Setoples belalang goreng yang bobot mentahnya dua kilogram itu habis dalam waktu 5 hari. Saya memakannya bersama Kali. Tentu saya yang lebih banyak memakannya. Istri saya tentu saja tidak doyan. Tidak semua orang memang bisa memakan belalang goreng. Tapi lumayan, kalau dulu, istri saya sering menjerit dan bergidik kalau menerima paket belalang. Belakangan ini, dia sudah mulai biasa. Setidaknya biasa menyaksikan saya dan Kali makan belalang, dan dia menemani.
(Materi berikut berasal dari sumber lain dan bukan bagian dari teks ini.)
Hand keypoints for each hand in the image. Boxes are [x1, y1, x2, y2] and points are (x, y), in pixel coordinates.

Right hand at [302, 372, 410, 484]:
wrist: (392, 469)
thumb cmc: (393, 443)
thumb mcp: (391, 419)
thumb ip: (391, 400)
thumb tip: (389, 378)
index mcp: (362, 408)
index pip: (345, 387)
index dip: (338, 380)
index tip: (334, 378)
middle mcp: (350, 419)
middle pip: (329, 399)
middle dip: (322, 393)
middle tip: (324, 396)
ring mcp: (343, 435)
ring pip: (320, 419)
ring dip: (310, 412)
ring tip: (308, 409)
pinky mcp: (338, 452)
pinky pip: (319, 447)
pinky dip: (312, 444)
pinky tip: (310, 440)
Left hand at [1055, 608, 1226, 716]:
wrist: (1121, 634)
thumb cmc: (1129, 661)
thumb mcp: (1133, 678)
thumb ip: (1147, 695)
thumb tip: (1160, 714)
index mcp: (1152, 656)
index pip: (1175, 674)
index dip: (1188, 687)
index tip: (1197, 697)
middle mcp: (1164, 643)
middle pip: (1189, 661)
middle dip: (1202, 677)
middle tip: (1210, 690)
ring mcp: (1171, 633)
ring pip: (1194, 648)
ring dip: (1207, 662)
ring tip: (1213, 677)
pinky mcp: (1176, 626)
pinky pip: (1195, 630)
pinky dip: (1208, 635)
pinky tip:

Yang berbeda adalah ketika belalang goreng kiriman dari kampung halaman habis, tidak ada yang menelepon saya. Bertanya apakah sudah habis atau belum. Karena jika sudah habis, dan musim belalang belum berakhir, Ibu akan mengirim lagi, dan lagi.
Saya memang masih sangat bersedih kehilangan Ibu. Tapi saya akan terus memenuhi rongga kenangan saya dengan segala yang indah tentangnya. Setiap kenangan tentangnya, selalu saya akhiri dengan doa.